The proof below is due to George Boolos, and appears in his article Constructing Cantorian Counterexamples, Journal of Philosophical Logic, Vol. 26, No. 3 (Jun., 1997), pp. 237-23.
Boolos gives an explicit proof that there cannot exist a one-to-one function from the powerset of a set into the same set.
A similar proof appears as Corollary 1.3 of the following paper (a copy of which is available here).
Akihiro Kanamori, David Pincus, Does GCH imply AC locally?, in Paul Erdős and his mathematics, II (Budapest, 1999)", Bolyai Soc. Math. Stud., 11, János Bolyai Math.

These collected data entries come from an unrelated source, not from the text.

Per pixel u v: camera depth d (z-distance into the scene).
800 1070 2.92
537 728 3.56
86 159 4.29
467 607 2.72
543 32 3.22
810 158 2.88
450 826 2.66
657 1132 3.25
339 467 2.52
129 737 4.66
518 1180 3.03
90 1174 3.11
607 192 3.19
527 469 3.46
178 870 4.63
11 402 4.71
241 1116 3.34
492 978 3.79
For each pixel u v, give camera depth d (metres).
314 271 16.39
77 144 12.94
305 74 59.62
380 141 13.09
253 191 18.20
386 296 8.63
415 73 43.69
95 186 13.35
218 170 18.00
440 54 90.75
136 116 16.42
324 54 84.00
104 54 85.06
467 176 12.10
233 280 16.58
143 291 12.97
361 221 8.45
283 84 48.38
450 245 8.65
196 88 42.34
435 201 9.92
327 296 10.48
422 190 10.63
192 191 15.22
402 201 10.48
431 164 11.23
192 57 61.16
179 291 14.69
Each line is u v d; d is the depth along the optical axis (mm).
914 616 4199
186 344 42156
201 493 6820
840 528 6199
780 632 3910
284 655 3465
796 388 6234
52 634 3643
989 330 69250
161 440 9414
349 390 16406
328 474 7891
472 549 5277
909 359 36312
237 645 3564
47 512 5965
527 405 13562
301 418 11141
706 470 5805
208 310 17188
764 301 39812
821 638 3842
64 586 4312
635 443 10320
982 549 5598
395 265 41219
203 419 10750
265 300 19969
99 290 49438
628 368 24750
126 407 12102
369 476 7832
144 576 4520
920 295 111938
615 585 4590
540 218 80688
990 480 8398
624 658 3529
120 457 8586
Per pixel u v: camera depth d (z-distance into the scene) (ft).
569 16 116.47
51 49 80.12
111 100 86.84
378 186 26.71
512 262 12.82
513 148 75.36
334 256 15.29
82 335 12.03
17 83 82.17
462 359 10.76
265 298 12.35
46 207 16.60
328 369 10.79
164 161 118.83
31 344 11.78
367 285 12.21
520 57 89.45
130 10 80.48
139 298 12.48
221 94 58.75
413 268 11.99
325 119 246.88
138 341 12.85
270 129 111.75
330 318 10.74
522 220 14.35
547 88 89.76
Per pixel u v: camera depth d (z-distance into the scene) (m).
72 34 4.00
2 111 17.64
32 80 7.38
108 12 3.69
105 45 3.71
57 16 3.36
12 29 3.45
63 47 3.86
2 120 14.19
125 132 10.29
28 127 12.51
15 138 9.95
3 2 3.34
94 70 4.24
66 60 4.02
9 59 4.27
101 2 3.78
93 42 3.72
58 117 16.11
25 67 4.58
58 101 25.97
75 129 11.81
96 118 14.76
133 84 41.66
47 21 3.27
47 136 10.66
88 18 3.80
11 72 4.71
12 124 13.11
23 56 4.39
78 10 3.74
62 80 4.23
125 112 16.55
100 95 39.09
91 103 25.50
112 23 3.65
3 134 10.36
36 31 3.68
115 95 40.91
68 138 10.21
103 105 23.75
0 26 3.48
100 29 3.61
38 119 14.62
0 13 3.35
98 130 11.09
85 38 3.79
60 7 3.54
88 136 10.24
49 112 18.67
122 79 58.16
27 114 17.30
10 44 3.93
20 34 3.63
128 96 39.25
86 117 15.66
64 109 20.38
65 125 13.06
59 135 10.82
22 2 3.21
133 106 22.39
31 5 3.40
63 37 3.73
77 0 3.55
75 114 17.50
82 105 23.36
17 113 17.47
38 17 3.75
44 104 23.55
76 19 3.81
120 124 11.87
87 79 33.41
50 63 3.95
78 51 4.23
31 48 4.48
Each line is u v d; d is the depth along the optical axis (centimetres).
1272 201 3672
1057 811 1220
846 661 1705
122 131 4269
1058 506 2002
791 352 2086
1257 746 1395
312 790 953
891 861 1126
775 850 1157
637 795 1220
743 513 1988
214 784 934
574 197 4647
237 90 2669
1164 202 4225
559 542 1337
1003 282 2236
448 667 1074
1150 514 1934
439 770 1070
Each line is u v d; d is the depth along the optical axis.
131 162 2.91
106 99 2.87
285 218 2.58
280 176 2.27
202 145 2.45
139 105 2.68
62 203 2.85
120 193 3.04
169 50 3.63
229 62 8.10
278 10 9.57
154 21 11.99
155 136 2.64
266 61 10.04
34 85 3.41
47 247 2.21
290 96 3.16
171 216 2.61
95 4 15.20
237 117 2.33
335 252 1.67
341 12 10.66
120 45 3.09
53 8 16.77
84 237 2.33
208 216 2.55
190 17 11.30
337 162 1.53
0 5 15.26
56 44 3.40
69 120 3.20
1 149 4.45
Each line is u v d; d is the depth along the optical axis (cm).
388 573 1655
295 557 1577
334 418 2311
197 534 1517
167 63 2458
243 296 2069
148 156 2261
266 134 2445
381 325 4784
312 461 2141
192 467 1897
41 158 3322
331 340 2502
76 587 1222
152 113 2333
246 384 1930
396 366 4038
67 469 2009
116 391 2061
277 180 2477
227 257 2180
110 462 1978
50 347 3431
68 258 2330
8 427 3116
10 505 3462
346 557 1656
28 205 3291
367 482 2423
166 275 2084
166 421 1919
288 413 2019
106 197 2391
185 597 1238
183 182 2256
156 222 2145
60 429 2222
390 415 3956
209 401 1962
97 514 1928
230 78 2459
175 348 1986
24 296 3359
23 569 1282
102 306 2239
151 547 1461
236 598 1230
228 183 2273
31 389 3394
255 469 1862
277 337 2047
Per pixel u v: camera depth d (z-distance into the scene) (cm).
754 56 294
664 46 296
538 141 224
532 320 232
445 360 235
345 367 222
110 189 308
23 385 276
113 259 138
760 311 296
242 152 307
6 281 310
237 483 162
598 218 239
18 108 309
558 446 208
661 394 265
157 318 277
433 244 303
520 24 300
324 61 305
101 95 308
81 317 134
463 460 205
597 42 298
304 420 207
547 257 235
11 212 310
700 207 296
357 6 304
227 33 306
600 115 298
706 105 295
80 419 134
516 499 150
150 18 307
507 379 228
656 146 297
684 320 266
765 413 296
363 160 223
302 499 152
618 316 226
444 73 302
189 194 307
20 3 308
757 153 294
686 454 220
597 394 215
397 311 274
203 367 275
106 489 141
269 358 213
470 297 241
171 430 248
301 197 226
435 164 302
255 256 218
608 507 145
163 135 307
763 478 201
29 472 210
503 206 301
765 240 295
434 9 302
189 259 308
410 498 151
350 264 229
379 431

Soc., Budapest, (2002), 413–426.
Suppose $f: \mathcal{P}(A)\rightarrow A$. We want to explicitly define subsets $B$ and $C$ of $A$ such that $B\ne C$ but $f(B) = f(C)$.
For any binary relation $r$, let $r_{x} = \{y: (y,x)\in r \land y\notin x \}$, and let $\mathrm{field}(r)$ be the field of $r$, i.e., the set of objects that appear as the first or second coordinate of an ordered pair in $r$.
Call a relation $r$ to be good iff $r$ is a reflexive well-ordering of a subset of $A$ and for every $x$ in $\mathrm{field}(r)$, $f(r_{x}) = x$. Let $R$ be the union of all good $r$.
If $r$ and $r'$ are good, then one of $r$ and $r'$ is an initial segment of the other; therefore $R$ is itself good. Let $C = \mathrm{field}(R)$. For $C \subseteq A$, Let $x = f(C)$, and let $B = R_{x}$.
Note that $C$, $x$, and $B$ are all explicitly defined from $f$.
If $x \notin C$, then $R \cup \{(y, x): y \in C \lor y = x \}$ is good, and therefore $x \in C$. So $x\in C$.
Since $x \not\in \{y: yRx \land y\neq x\} = B$, $B\neq C$.
Since $R$ is good, $x = f(R_{x}) = f (B)$. But $x = f (C)$. Thus $f$ is not one-one.
As noted by Boolos, since $R_{x} \subseteq \mathrm{field}(R)$, the above proof shows a nontrivial strengthening of the nonexistence of an injection of the powerset of $A$ into $A$, namely:
Theorem. If $f: \mathcal{P}(A) \rightarrow A$, then there are subsets $B$ and $C$ of $A$ such that $B\subsetneq C$ and $f (B) = f (C)$.